U.S. Sanctions Iran's Persian Gulf Authority Amid Maritime Tensions
The United States has sanctioned Iran's Persian Gulf Strait Authority, accusing it of extorting commercial vessels in the Strait of Hormuz and funneling funds to the IRGC. This move, part of the U.S.'s 'Economic Fury' campaign, aims to increase pressure on Iran amidst ongoing regional tensions.
The United States, escalating its pressure on Iran, announced sanctions on Iran's Persian Gulf Strait Authority (PGSA) on Wednesday, accusing the regime of extorting commercial ships in the Strait of Hormuz and funneling the revenue to the Islamic Revolutionary Guard Corps (IRGC).

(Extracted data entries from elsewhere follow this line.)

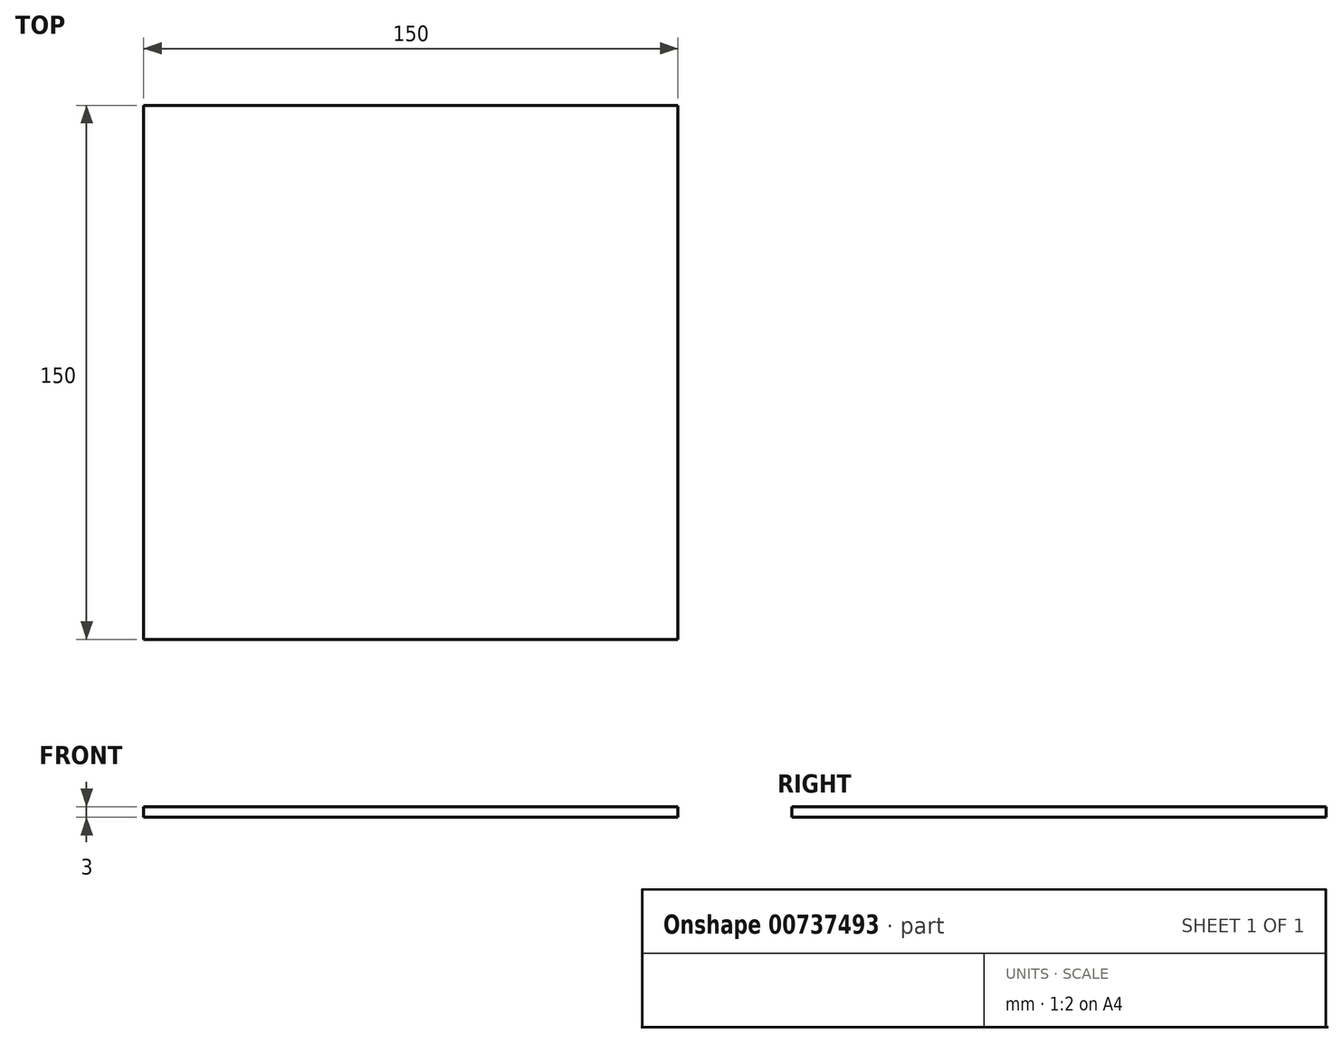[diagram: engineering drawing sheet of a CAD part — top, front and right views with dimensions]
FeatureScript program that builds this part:
annotation { "Feature Type Name" : "Feature", "Feature Type Description" : "" }
export const myFeature = defineFeature(function(context is Context, id is Id, definition is map)
    precondition{}
    {
        {
            var Q0;
            Q0=qCreatedBy(makeId("Top.planeOp"),FACE);
            var sketch = newSketch(context, id + "F0", { "sketchPlane" : qUnion([Q0])});
            skLineSegment(sketch, "E0.bottom", {"start": v(75, -75) * mm, "end": v(-75, -75) * mm});
            skLineSegment(sketch, "E0.top", {"start": v(75, 75) * mm, "end": v(-75, 75) * mm});
            skLineSegment(sketch, "E0.left", {"start": v(75, -75) * mm, "end": v(75, 75) * mm});
            skLineSegment(sketch, "E0.right", {"start": v(-75, -75) * mm, "end": v(-75, 75) * mm});
            skPoint(sketch, "E0.middle", {"position": v(0, 0) * mm});
            skSolve(sketch);
        }
        {
            var Q0;
            Q0=makeQuery(id+"F0.imprint","IMPRINT",FACE,{"disambiguationData":[TD([[makeQuery(id+"F0.imprint","IMPRINT",EDGE,{"derivedFrom":sQuery(id+"F0.wireOp",EDGE,"E0.bottom")}),-1.0]])]});
            extrude(context, id + "F1", {"entities" : qUnion([Q0]), "depth" : 3 * mm, "offsetDistance" : 25 * mm});
        }
    });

This action, declared by the Treasury Department's Office of Foreign Assets Control, places the PGSA on the Specially Designated Nationals list, intensifying President Trump's 'Economic Fury' strategy against Tehran amid rising regional tensions. The U.S. accuses PGSA of imposing illegitimate tolls on maritime trade, with Treasury Secretary Scott Bessent labeling the authority's activities as a desperate cash-grab in response to these economic pressures.
The U.S. government asserts that Economic Fury has financially constrained Iran, impacting its weapons programs and terrorist efforts. The sanctions under Executive Order 13224 target PGSA's support for the IRGC, and the latest measures extend the maximum pressure campaign against Iran's global financial networks and military expansions.
The Treasury Department warned international shippers against complying with Iranian toll demands, stating such actions could expose them to U.S. sanctions. The designated sanctions accompany the PGSA's new regulations defining control over the Strait of Hormuz, a crucial maritime route for global trade.